15.09.2018

24. Oktober: "... dass gegen Abend ,etwas' geschehen solle."

Lesung mit dem Schauspieler Hanns Zischler

Am Mittwoch (9. November) wurde ein polnischer Staatsangehöriger, Inhaber eines kleinen Ladens, von arischen Bekannten gewarnt, dass am Abend gegen halb elf Uhr 'etwas' geschehen solle. Gegen drei Uhr beschlossen wir, die Wache [vor dem Gemeindehaus] für diese Nacht einzustellen. Um fünf Minuten vor fünf Uhr fuhr ein kleiner Wagen vor, aus dem vier S.S.-Leute sprangen. Es wurde kurz geschellt und an die Tür geklopft. Gleichzeitig wurde bereits begonnen, die Scheiben von außen einzuschlagen. Einige S.S.-Leute kletterten herein und zerschlugen in der Küche das zum Spülen aufgestapelte Geschirr sowie Stühle, Tische und die sonstige Einrichtung.“ (Heinz Nassau, Essen)

Noch im November 1938 emigrierte Heinz Nassau in die Niederlande, wo er diese Erlebnisse vor dem Jewish Central Information Office in Amsterdam zu Protokoll gab. Bis Kriegsbeginn sammelte das Information Office mehr als 350 Augenzeugenberichte aus dem gesamten Deutschen Reich: Ein einzigartiges und zeitnah entstandenes Panorama der Gewalt gegen die jüdische Bevölkerung.

Der Schauspieler Hanns Zischler liest ausgewählte Texte aus dieser Sammlung sowie aus Erinnerungen an die Terrornacht in Lübeck, ergänzt um Berichte von Zuschauern und Tätern. Die Lesung wird in allen Ausstellungsräumen des Willy-Brandt-Hauses zu hören sein. Sie sind herzlich eingeladen, sich während der Lesung durch die Räume zu bewegen. Es gibt keine festen Sitzplätze.

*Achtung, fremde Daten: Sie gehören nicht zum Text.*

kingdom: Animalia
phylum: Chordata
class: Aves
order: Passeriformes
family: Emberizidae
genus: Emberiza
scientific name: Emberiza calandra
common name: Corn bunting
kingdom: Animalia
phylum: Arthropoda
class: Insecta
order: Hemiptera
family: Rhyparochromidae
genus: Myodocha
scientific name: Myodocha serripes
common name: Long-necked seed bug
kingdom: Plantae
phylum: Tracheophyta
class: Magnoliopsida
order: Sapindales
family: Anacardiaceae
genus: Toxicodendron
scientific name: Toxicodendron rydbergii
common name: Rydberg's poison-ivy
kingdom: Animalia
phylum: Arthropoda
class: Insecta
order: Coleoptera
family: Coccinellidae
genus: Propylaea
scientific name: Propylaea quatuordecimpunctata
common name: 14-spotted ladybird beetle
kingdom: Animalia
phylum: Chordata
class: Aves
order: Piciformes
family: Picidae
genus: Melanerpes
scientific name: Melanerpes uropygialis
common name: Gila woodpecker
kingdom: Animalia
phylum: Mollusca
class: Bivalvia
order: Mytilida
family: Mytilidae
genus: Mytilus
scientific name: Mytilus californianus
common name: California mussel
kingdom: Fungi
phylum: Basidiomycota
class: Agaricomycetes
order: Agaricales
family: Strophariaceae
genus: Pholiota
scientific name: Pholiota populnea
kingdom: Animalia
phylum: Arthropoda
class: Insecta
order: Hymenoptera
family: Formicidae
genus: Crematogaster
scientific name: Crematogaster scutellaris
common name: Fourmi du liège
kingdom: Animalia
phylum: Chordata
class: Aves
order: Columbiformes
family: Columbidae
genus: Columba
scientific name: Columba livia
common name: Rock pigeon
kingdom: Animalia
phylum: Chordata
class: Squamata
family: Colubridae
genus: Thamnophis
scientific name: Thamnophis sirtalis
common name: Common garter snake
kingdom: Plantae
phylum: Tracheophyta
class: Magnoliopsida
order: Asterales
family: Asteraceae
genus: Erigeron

Nadine Kowol, Musikhochschule Lübeck, danken wir für die musikalische Begleitung auf der Querflöte.

"... dass gegen Abend ,etwas' geschehen solle."
Lesung mit Hanns Zischler
Datum: Mittwoch, 24. Oktober 2018, 20.00 Uhr, Einlass ab 19.30 Uhr
Ort: Willy-Brandt-Haus, Königstraße 21, 23552 Lübeck

Die Veranstaltung ist ausgebucht. Bei Fragen wenden Sie sich bitte an: haus-luebeck@willy-brandt.de

Die Sonderausstellung "Es brennt!" Antijüdischer Terror im November 1938 ist noch bis zum 28. Oktober zu sehen.